Pingdom Home

US + international: +1-212-796-6890

SE + international: +46-21-480-0920

Business hours 3 am-11:30 am EST (Mon-Fri).

Do you know if your website is up right now? We do! LEARN MORE

Bug temporarily affected monitoring for a portion of our customers today

PingdomToday, the Pingdom team deployed a software upgrade to some of our monitoring probes. Despite thorough testing, this upgrade contained a malfunction that led to false down alerts being sent to a portion of our customers.

Even if the issue affected monitoring for less than 90 minutes for a limited number of customers, it’s of course frustrating if you were one of them. We take a lot of pride in delivering a reliable service and this doesn’t represent what Pingdom stands for.

Let us first stress how rare it is that something like this happens at Pingdom. In fact, this is the first time a similar occurrence has struck us. That said, we want to take this opportunity to provide information about what happened, present what actions we’ve already taken, as well as tell you how we move forward.

Our normal deployment of new and updated software consists of a series of tests designed to making sure that our systems are reliable. This means that we roll out updates gradually to our infrastructure and only after they’ve been thoroughly tested in our development and staging environment.

Today at around 8 am GMT we gradually started to roll out the update to a few selected monitoring probes. Immediately we saw that there was an issue with the code and did a rollback. But, unfortunately, a limited number of customers had faulty downtimes recorded in their data and in some cases also received faulty down alerts during a limited time.

After a thorough investigation we’ve already initiated actions to minimize the effect this may have had, including:

  • Affected Pingdom checks will have their up and down records marked as unmonitored for the period in question, up to a maximum of 90 minutes. Therefore, each site’s uptime record will not be affected. In other words, your uptime percentage will not change due to this incident.
  • Any lost SMS credits due to incorrect alerts in connection with this issue have been refunded. You will receive double the amount of credits that was used during the incident.
  • We will take further steps to make sure that future upgrades to our infrastructure will be implemented with even more caution. This incident has already led to improvements in our deployment routines.

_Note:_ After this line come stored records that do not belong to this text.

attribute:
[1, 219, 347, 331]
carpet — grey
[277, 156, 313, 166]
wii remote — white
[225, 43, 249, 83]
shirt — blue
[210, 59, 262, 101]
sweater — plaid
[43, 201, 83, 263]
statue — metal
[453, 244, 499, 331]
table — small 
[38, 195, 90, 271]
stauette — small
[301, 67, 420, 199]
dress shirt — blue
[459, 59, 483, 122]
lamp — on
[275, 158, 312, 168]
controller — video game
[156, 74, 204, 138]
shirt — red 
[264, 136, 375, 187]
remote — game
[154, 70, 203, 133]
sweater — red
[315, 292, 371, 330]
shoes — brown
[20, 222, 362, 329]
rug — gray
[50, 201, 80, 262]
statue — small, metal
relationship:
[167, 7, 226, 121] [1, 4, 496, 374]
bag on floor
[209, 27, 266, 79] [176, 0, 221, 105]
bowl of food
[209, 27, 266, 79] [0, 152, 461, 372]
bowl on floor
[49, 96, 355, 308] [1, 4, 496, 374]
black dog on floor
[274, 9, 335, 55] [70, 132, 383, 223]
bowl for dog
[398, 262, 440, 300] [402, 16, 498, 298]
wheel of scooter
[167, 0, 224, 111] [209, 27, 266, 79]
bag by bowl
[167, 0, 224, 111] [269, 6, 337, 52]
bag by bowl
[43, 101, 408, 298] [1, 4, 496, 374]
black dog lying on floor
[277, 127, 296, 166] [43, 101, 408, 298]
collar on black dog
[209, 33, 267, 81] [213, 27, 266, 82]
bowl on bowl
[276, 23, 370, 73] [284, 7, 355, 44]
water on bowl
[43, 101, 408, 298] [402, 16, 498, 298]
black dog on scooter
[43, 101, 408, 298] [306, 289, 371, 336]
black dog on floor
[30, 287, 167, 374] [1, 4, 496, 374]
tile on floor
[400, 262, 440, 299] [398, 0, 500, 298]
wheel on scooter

We want you to rest assured that all of us working at Pingdom take significant pride in delivering the best possible service, and even though mistakes happen they are not acceptable to us.

If you were affected by this, we’re really sorry. You can be sure that someone will be wearing the stupid hat today.

Please contact us at support@pingdom.com if you have any questions or comments.



10 comments
Payday loan in Missouri
Payday loan in Missouri

Attractive post. I just stumbled upon your blogpost and wish to say that I have really enjoyed analysis your blog posts. Any way I'll be subscribing to your feed and I expect you post again shortly.

immigration
immigration

Really your post is really very good and I appreciate it. It’s hard to sort the good from the bad sometimes, but I think you’ve nailed it. You write very well which is amazing. I really impressed by your post.

minhwanl
minhwanl

@pingdom It's better to not receive rather then receiving fake alerts... however, we didn't receive any alerts and it's good to know.

pkclark
pkclark

@pingdom We're gonna need photos of the guilty party wearing the "stupid hat". Nice proactive response BTW.

evanculver
evanculver

@codysoyland @webology it definitely feels like there should be a better, more simple solution to this problem. #its2012

ZestCRM
ZestCRM

Do we get to see a picture of the individual in the stupid hat?

Starefossen
Starefossen

@pingdom thanks for being so up-front about this and coming clean!

jonpott
jonpott

@pingdom thanks for being up-front about it; now just send me a few hours' sleep in the mail and we'll call it even. ;-)

Mikel Bullis
Mikel Bullis

thank you for the notification. That was a crazy sleepless night but glad to confirm it wasn't our cluster of servers. thanks for all you do, you guys are awesome!